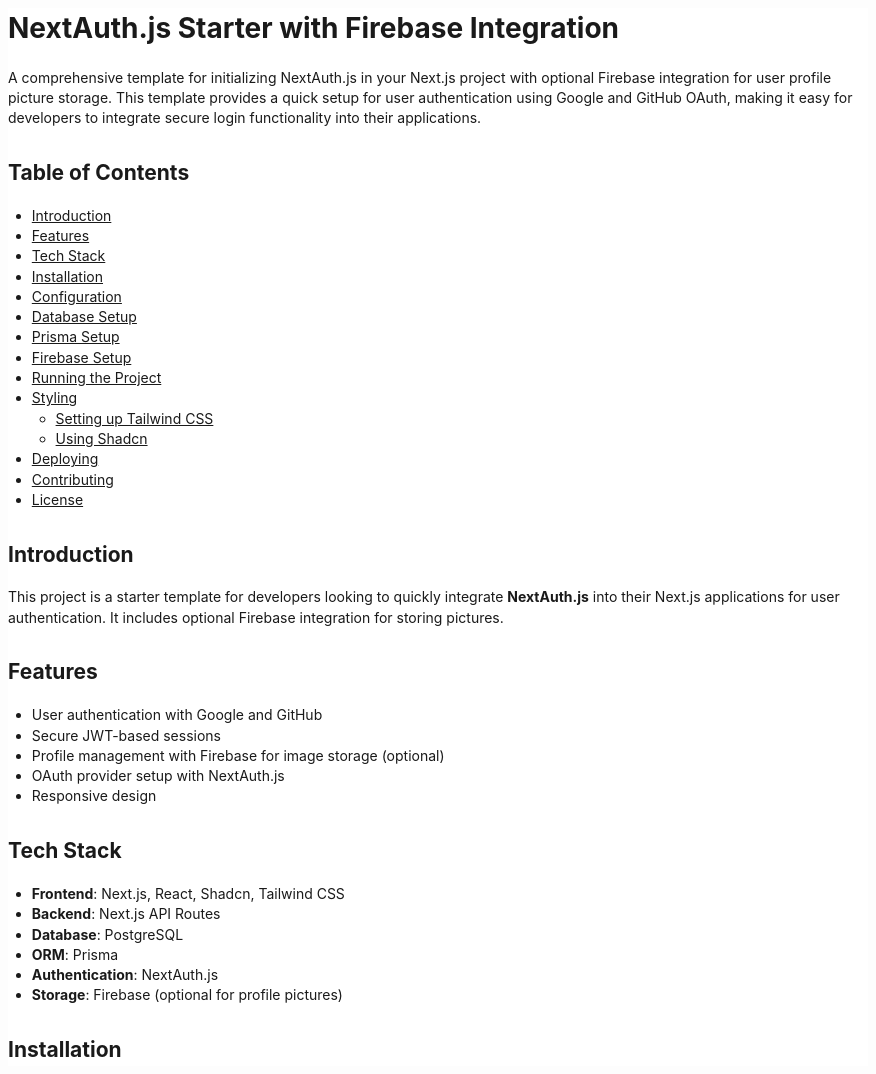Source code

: # NextAuth.js Starter with Firebase Integration

A comprehensive template for initializing NextAuth.js in your Next.js project with optional Firebase integration for user profile picture storage. This template provides a quick setup for user authentication using Google and GitHub OAuth, making it easy for developers to integrate secure login functionality into their applications.

## Table of Contents

- [Introduction](#introduction)
- [Features](#features)
- [Tech Stack](#tech-stack)
- [Installation](#installation)
- [Configuration](#configuration)
- [Database Setup](#database-setup)
- [Prisma Setup](#prisma-setup)
- [Firebase Setup](#firebase-setup)
- [Running the Project](#running-the-project)
- [Styling](#styling)
  - [Setting up Tailwind CSS](#setting-up-tailwind-css)
  - [Using Shadcn](#using-shadcn)
- [Deploying](#deploying)
- [Contributing](#contributing)
- [License](#license)

## Introduction

This project is a starter template for developers looking to quickly integrate **NextAuth.js** into their Next.js applications for user authentication. It includes optional Firebase integration for storing pictures.

## Features

- User authentication with Google and GitHub
- Secure JWT-based sessions
- Profile management with Firebase for image storage (optional)
- OAuth provider setup with NextAuth.js
- Responsive design

## Tech Stack

- **Frontend**: Next.js, React, Shadcn, Tailwind CSS
- **Backend**: Next.js API Routes
- **Database**: PostgreSQL
- **ORM**: Prisma
- **Authentication**: NextAuth.js
- **Storage**: Firebase (optional for profile pictures)

## Installation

**WHAT YOU SHOULD DO**
Everything from the line containing "- [Introduction](#introduction)" through the line containing "- [Firebase Setup](#firebase-setup)" in the material above should be retyped exactly, both ends included, and nothing more.

**ANSWER BOX**
- [Introduction](#introduction)
- [Features](#features)
- [Tech Stack](#tech-stack)
- [Installation](#installation)
- [Configuration](#configuration)
- [Database Setup](#database-setup)
- [Prisma Setup](#prisma-setup)
- [Firebase Setup](#firebase-setup)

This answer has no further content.